You’ve been married for 10 years and discover that your spouse has spent tens of thousands of dollars paying prostitutes or flying a lover to overseas holidays. Or, they’ve developed a raging methamphetamine or gambling habit that puts them into serious debt – or worse, jail. Where to, then, when it comes to dividing relationship property?
Courts have long taken a “no-fault” approach in relationship-property division, unless one partner’s bad behaviour reaches a very high threshold – the conduct must be “gross and palpable” and must also have significantly affected the extent or value of the relationship property.
In general, that’s still the thrust of the Law Commission’s preferred approach – but the new proposals do offer wronged spouses some wriggle room. The commission says the law should be amended to allow misconduct to be taken into account when the courts are assessing whether there are extraordinary circumstances that make equal sharing “repugnant to justice”.
Senior family lawyer Antonia Fisher QC says the no-fault system sets our divorce laws apart from most other countries and should be maintained. “We really want to do away with fault. Providing greater recognition for misconduct would incentivise partners to focus on fault and lay blame, which in turn would place an impossible burden on courts. The law would become less certain and less predictable.”
Fisher says it isn’t unusual for lawyers to see clients who have tracked their partners’ infidelity through mysterious references on credit card bills. “It’s a matter of adding up the spending, which needs to meet the threshold of ‘gross and palpable’ before it can be taken into account.
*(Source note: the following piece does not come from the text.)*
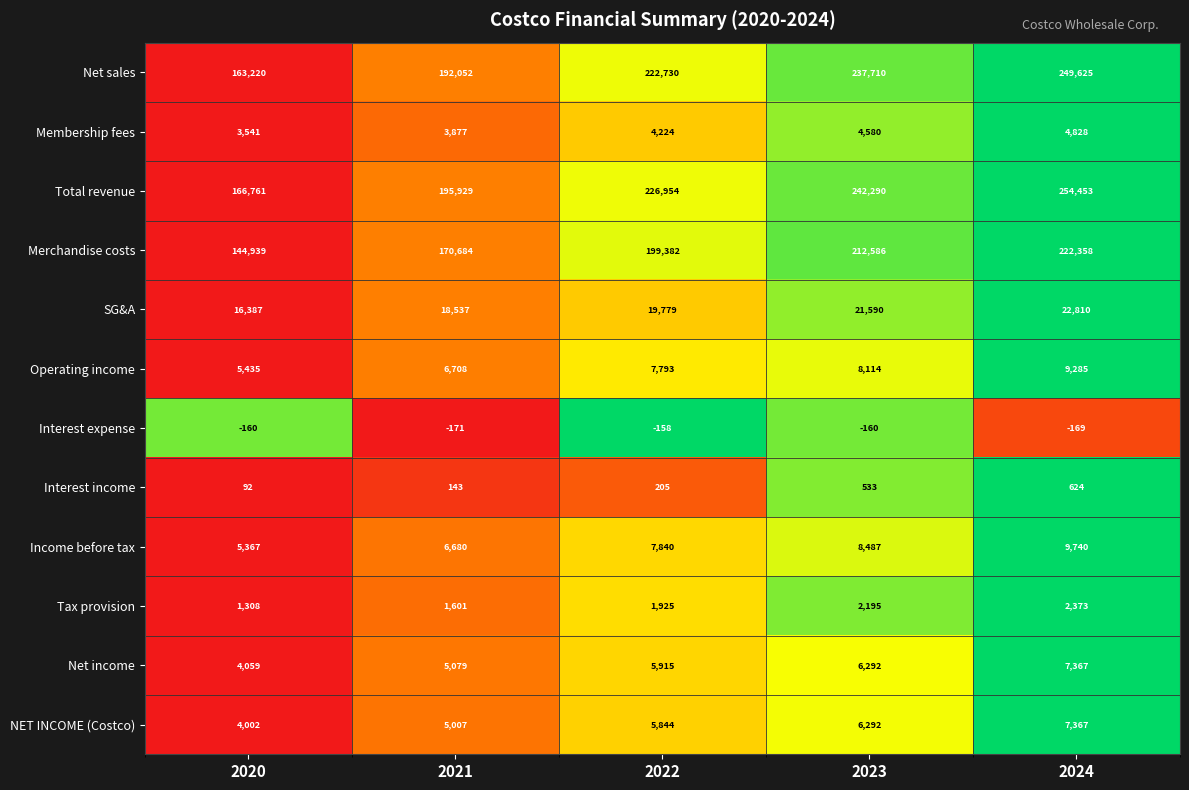

True or false: Total revenue has a value of 105516 at 2024.

False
In other words, the spending needs to be ‘really bad’. It is essential to differentiate between the conduct and the spending.”
When the spending does reach the required threshold, one partner can be forced to reimburse the money. But if a court rules there are extraordinary circumstances that mean equal sharing is repugnant to justice, it can tip the split to a 40-60 or 30-70 division.
Fisher says courts tend to be sympathetic when a drug, alcohol or gambling addiction eats into relationship property.
Another family lawyer, Jeremy Sutton, wants to see specific misconduct – imprisonment for sexual abuse or domestic violence – disqualifying partners from a 50-50 split, even if the conduct hasn’t reduced the amount of relationship property available. “Why should a very violent person get a 50% split? The no-fault rule needs a limit.”
He agrees there shouldn’t be “a general reaccounting” of the relationship after it’s ended, but says the existing provisions are already reluctantly applied, and widening the definition of misconduct would be useful.